- _TEXT_:
[Start of Attachment]

COMMONWEALTH OF MASSACHUSETTS v. RUSSELL YEAGER

No. 971125001Commonwealth of Massachusetts Superior Court MIDDLESEX, SS
December 1, 1997

[EDITOR’S NOTE: This case is unpublished as indicated by the issuing court.]

MEMORANDUM DATED DECEMBER 1, 1997

COWIN, J.

BACKGROUND
The defendant, Russell Yeager, has been indicted for armed assault with intent to murder and assault and battery by means of a dangerous weapon (two counts, one naming Robert Gaynor as the victim and one naming Shana Drake). The defendant now moves to dismiss the indictments for two different reasons: (1) the Commonwealth failed to preserve potentially exculpatory evidence, to wit, a brown leather jacket worn by William Whittemore, and (2) the Commonwealth failed to reveal the telephone number of a witness, one Dr. Peter Weinberg. After hearing argument and receiving affidavits and grand jury transcripts relative to both issues, the Court ordered an evidentiary hearing regarding the failure to preserve the brown leather jacket. Said hearing was held on November 21, 1997. The following witnesses testified at the hearing: Officer Sanchez of the Cambridge Police Department and John Abbott, an expert in the testing of blood.[1]

The following background is drawn from the materials submitted (other than the evidence at the hearing) and is pertinent to both the reasons for dismissal argued by the defendant. On April 19, 1997, there was an altercation in Harvard Square, Cambridge near a Store 24. The eyewitnesses differ as to the precise role of the players in the events, although it is clear that Robert Gaynor and Russell Yeager were both involved in the fight. During the fray, at least one knife was used and Gaynor was seriously injured, bleeding profusely from a neck wound. Yeager was also cut and bleeding as a result of the fight. Which man was the victim and which the aggressor is disputed. The Commonwealth contends that Gaynor was attacked by Yeager. Yeager counters that he was set upon by Gaynor and one William Whittemore and that he, Yeager, stabbed Gaynor in self-defense. Also in dispute is whether William Whittemore, who wore a brown leather jacket at the time, played a role in the altercation or was merely a bystander. At the grand jury, Gaynor testified[2]
that Whittemore did not participate in the altercation, but that he had been at a pay phone twenty-five to thirty feet from the fight. At the time of the incident, however, several people had pointed Whittemore out to the police as “the man in the brown leather jacket” who was “involved in the altercation.”

Officer Sanchez of the Cambridge Police testified at the grand jury that he recovered a black-handled butterfly knife from Yeager and that said knife had a red substance on it, which substance the officer believed to be blood. The officer also recovered a second knife from the defendant and a nylon knife holder. Yeager was arrested at the scene, and, after being advised of his rights, he admitted to stabbing the defendant, but maintained that he did so in self-defense.

As a result of the stabbing incident, Whittemore, too, was arrested and charged with being a disorderly person. Officer Sanchez seized Whittemore’s brown leather jacket as evidence of Whittemore’s possible involvement in the stabbing. In addition to the disorderly charges against Whittemore, Yeager himself applied for complaints against both Gaynor and Whittemore for assault and battery on Yeager. Both such complaints issued.

[End of Attachment]

- _SUPPLIED ENTRIES_:
[Start of Attachment]

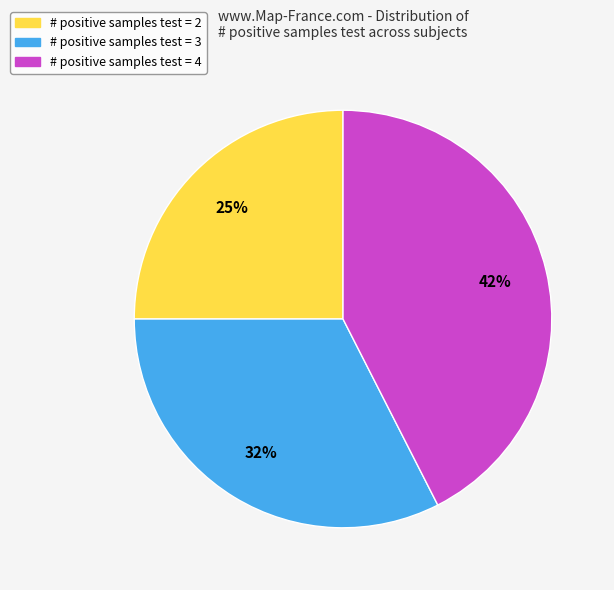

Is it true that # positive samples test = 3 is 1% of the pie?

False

[End of Attachment]
[Start of Attachment]

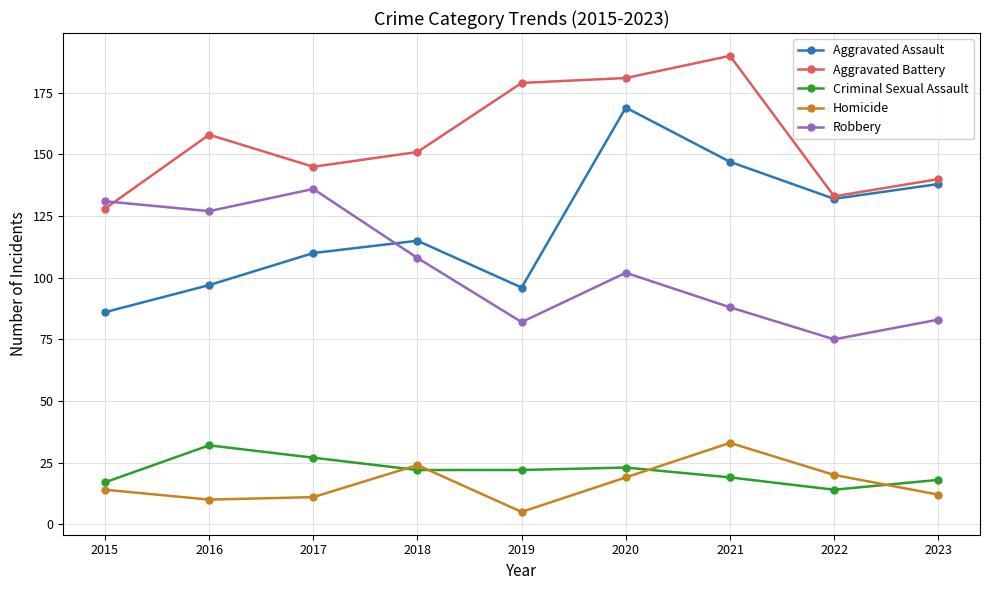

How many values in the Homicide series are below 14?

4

[End of Attachment]

- _REQUEST 1_: According to the court memorandum, where did the altercation of April 19, 1997 take place?
- _REQUEST 2_: Rewrite the court memorandum starting with "As a result of the stabbing" and going on through "such complaints issued.", renaming "brown leather jacket" as "brown leather coat".
The entries were taken from a different source than the court memorandum.

- _ANSWER BOX 1_: In Harvard Square, Cambridge, near a Store 24.

- _ANSWER BOX 2_:
As a result of the stabbing incident, Whittemore, too, was arrested and charged with being a disorderly person. Officer Sanchez seized Whittemore’s brown leather coat as evidence of Whittemore’s possible involvement in the stabbing. In addition to the disorderly charges against Whittemore, Yeager himself applied for complaints against both Gaynor and Whittemore for assault and battery on Yeager. Both such complaints issued.